Brief
Return every line of the data below that contains the word "frame".

Source material
——

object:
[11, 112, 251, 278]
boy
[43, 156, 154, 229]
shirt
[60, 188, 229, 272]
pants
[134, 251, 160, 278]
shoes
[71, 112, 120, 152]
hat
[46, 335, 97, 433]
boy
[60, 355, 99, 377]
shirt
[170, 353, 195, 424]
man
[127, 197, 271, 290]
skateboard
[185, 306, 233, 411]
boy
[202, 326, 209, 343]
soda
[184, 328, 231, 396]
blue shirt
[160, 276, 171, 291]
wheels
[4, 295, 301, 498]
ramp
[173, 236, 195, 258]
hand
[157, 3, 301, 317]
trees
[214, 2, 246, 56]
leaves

——

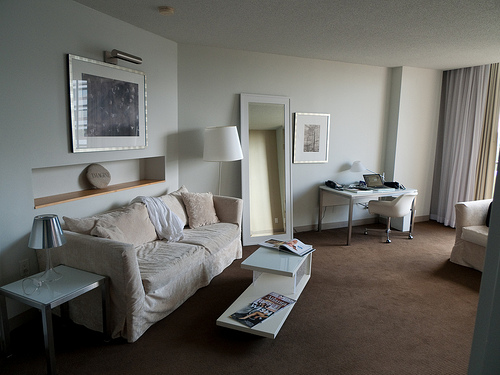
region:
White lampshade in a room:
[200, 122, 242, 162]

——

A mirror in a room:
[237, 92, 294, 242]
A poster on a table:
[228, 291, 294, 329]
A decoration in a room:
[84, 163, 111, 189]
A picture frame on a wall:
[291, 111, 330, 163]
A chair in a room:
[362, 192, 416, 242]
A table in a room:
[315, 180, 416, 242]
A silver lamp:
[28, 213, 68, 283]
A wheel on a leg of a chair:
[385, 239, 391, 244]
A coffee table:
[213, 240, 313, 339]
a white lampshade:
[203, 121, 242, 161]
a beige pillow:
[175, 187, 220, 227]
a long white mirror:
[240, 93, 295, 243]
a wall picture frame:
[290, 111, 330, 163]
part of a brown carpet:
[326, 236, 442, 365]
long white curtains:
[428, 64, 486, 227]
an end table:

——

Task answer
A picture frame on a wall:
a wall picture frame:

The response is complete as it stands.